### Document ###
To: jm who wrote (3429)8/16/1998 1:56:00 PM
From: MskiHntr  Respond to of 5504
 
jm, I don't know where to begin, so I' ll begin at the beginning.

"A desperate company..." HEC is desperate? Somebody this date just pointed out they have $ 178 Millions in working capital, the lifeblood of any organization.

"Company management willing to dilute shareholders equity:? Dilution occurs with any convertible (Inv. Bus. Daily devotes a section to convertible bonds and preference shares) but not dilution of the magnitude that you infer...ad infinitum.

"Management to sell short and make a profit at the expense of the shareholders"? Won't have too many shareholders or a company to run if they pursue this avenue.

"Done every day by venture capitalists with the cooperation of management"? Really, this sounds like fraud and willful manipulation. As a fiduciary I have the obligation to alert my compliance department and the authorities. I'll be happy to accept a list of companies and present them to the proper authorities but whoever gives me the list better supply me with backup documentation and, lots of it, because when the feces hits the oscillator the spray will affect everyone involved.

"Management doesn't tell the shareholders"? How did you find out? HEC is a listed company, they have to tell all. You know, Forms 10Q and 10K and S-8s , etc. Lots of forms with good information on them.

"Oh by the way it increases the number..." Yes, convertibility by definition does increase the number of shares outstanding.

"...as well as lowering the price". Sometimes the price goes lower because the dilutive factor reduces the earnings per share. However, if the funds received by the convertible offering are properly put to good corporate use by management, then earnings per share increase and the marketplace rewards the efforts by bidding up the share price. Hopefully, HEC's management will apply the proceeds correctly.
### Extracted information ###
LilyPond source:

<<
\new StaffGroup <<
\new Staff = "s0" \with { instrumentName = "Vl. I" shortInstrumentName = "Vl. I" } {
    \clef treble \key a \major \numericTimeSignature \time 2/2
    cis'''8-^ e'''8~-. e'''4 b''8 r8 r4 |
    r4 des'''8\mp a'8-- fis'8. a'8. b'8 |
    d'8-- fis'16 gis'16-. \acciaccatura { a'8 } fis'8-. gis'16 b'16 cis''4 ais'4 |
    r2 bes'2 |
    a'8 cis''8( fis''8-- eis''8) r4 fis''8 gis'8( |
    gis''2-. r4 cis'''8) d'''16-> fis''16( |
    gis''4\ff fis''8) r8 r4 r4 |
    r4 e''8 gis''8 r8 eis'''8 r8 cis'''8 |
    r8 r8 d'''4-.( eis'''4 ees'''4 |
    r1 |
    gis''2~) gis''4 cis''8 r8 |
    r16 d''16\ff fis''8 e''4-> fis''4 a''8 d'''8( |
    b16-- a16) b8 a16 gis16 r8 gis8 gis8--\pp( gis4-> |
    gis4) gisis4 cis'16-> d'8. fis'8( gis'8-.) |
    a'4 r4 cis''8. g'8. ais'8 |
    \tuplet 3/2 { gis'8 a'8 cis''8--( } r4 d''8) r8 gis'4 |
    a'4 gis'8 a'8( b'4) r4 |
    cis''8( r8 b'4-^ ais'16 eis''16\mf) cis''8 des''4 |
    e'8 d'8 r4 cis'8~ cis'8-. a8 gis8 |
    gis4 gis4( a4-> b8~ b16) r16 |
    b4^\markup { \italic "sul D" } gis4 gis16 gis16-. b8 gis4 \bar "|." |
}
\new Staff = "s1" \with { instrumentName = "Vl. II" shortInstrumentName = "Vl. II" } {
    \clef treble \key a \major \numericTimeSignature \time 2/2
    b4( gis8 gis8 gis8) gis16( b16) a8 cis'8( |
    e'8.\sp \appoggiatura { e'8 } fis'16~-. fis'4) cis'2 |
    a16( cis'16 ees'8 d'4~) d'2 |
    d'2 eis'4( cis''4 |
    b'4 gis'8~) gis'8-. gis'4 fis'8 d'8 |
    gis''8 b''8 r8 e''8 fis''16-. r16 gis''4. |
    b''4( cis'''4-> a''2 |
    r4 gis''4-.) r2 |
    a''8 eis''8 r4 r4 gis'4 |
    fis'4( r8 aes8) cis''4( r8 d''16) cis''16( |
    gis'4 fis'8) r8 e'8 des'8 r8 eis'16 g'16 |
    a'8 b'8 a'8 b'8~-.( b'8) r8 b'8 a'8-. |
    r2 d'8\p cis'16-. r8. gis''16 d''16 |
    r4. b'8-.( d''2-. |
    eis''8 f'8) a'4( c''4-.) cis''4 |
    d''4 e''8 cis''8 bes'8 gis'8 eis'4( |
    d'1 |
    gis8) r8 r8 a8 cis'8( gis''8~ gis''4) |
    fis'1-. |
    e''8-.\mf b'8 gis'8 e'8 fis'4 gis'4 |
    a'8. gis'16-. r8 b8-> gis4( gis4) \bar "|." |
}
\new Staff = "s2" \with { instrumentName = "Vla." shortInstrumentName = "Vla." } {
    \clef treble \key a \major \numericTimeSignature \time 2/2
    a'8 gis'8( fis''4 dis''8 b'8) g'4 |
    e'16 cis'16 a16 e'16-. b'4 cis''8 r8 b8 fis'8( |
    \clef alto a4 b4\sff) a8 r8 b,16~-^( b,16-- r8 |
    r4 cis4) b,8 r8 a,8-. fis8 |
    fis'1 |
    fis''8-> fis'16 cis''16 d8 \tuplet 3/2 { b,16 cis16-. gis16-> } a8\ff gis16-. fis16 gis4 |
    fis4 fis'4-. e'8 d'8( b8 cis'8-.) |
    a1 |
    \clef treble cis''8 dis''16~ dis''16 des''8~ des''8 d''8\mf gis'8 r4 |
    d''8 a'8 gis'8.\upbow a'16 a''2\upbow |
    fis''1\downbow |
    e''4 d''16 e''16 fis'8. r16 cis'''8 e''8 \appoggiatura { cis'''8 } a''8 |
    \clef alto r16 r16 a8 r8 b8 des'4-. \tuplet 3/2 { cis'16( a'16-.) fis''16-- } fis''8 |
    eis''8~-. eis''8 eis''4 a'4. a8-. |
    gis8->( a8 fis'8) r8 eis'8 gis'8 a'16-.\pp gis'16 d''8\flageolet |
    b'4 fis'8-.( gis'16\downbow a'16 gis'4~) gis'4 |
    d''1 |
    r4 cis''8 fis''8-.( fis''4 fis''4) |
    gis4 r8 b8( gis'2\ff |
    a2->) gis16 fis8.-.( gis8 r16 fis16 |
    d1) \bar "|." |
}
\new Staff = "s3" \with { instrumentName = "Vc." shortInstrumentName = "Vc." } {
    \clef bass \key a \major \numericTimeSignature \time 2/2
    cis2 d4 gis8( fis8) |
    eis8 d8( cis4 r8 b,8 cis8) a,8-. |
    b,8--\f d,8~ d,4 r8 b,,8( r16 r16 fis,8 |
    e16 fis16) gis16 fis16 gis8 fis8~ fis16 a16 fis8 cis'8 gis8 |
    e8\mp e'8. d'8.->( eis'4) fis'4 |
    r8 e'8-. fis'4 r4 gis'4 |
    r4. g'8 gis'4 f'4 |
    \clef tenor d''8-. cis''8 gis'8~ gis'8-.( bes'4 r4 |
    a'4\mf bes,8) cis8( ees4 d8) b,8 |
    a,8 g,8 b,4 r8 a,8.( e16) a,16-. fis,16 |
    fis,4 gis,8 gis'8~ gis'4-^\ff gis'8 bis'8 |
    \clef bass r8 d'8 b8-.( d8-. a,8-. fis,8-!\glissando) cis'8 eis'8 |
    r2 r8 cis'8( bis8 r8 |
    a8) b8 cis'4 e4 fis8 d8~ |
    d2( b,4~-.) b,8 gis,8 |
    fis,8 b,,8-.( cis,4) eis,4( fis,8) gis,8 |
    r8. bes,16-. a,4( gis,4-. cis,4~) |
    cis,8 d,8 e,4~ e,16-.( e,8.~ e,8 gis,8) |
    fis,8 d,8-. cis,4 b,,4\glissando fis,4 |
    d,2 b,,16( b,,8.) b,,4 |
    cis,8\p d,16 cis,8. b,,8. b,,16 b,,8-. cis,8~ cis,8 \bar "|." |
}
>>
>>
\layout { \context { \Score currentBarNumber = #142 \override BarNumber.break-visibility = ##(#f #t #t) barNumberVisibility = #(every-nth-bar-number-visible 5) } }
###
Your tasks:
A. According to the message board post about HEC, how much working capital does the company have?
B. Write the next part of the message board post about HEC, picking up after its final sentence.

Answers to the tasks:
A. $178 million.

B.
"...as well as maintaining management's high salaries". I don't know you arrived at this conclusion. Please enlighten me.

"...usually shareholders are asked to increase the number of shares - shareholders lose big time". You are correct. Shareholders are oftentimes asked to approve of a stock split, but splits are not dilutive and shareholders maintain their percentage of equity. Shareholders usually are not brought into the discussion when management is considering financing alternatives. Would slow things done a tad. Remember, management has a business to run.

"Management is not working for the shareholders in these cases..."
In the dire scenario that you depict you are correct in this assumption and in the rest of your sentence.

jm, if, I repeat if, you truly believe that the management of HEC fits into any one or all of the categories you cited in your post it is mandatory that you take your findings to the authorities. If you wish to pursue this I can supply you with the names, addresses and telephone numbers of the authorities that should have this brought to their attention.

Sorry to have been so verbose. Thank you for you input.